[Opening MATERIAL SUPPLIED section]

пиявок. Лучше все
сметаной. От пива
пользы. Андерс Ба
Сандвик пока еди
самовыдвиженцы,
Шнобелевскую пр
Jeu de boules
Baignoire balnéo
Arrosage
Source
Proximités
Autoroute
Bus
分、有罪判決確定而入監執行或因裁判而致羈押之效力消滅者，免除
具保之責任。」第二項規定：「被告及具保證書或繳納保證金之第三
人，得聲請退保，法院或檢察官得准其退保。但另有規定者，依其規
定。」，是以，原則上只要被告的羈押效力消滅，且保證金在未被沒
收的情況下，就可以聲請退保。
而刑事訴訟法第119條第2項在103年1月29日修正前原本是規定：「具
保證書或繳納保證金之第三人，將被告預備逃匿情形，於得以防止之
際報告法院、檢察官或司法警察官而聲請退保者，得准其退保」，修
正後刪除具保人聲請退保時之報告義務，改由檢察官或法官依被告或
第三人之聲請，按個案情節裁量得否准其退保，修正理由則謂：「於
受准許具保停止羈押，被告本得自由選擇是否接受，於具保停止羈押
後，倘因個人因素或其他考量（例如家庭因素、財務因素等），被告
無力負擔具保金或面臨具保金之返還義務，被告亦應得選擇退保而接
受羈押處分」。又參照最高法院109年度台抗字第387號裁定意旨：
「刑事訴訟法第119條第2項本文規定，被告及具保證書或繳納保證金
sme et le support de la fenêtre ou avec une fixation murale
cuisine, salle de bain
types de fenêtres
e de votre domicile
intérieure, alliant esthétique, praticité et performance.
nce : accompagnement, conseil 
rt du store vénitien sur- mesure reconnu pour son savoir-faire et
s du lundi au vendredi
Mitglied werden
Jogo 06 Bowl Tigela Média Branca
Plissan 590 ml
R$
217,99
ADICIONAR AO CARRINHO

[Closing MATERIAL SUPPLIED section]

- **WORK TASK**: Render the stretch from the start of the items through the line containing "e de votre domicile" as a Markdown table with the columns "No." and "Line." Number each row and leave out blank lines.

- **REPLY**:
| No. | Line |
|---|---|
| 1 | пиявок. Лучше все |
| 2 | сметаной. От пива |
| 3 | пользы. Андерс Ба |
| 4 | Сандвик пока еди |
| 5 | самовыдвиженцы, |
| 6 | Шнобелевскую пр |
| 7 | Jeu de boules |
| 8 | Baignoire balnéo |
| 9 | Arrosage |
| 10 | Source |
| 11 | Proximités |
| 12 | Autoroute |
| 13 | Bus |
| 14 | 分、有罪判決確定而入監執行或因裁判而致羈押之效力消滅者，免除 |
| 15 | 具保之責任。」第二項規定：「被告及具保證書或繳納保證金之第三 |
| 16 | 人，得聲請退保，法院或檢察官得准其退保。但另有規定者，依其規 |
| 17 | 定。」，是以，原則上只要被告的羈押效力消滅，且保證金在未被沒 |
| 18 | 收的情況下，就可以聲請退保。 |
| 19 | 而刑事訴訟法第119條第2項在103年1月29日修正前原本是規定：「具 |
| 20 | 保證書或繳納保證金之第三人，將被告預備逃匿情形，於得以防止之 |
| 21 | 際報告法院、檢察官或司法警察官而聲請退保者，得准其退保」，修 |
| 22 | 正後刪除具保人聲請退保時之報告義務，改由檢察官或法官依被告或 |
| 23 | 第三人之聲請，按個案情節裁量得否准其退保，修正理由則謂：「於 |
| 24 | 受准許具保停止羈押，被告本得自由選擇是否接受，於具保停止羈押 |
| 25 | 後，倘因個人因素或其他考量（例如家庭因素、財務因素等），被告 |
| 26 | 無力負擔具保金或面臨具保金之返還義務，被告亦應得選擇退保而接 |
| 27 | 受羈押處分」。又參照最高法院109年度台抗字第387號裁定意旨： |
| 28 | 「刑事訴訟法第119條第2項本文規定，被告及具保證書或繳納保證金 |
| 29 | sme et le support de la fenêtre ou avec une fixation murale |
| 30 | cuisine, salle de bain |
| 31 | types de fenêtres |
| 32 | e de votre domicile |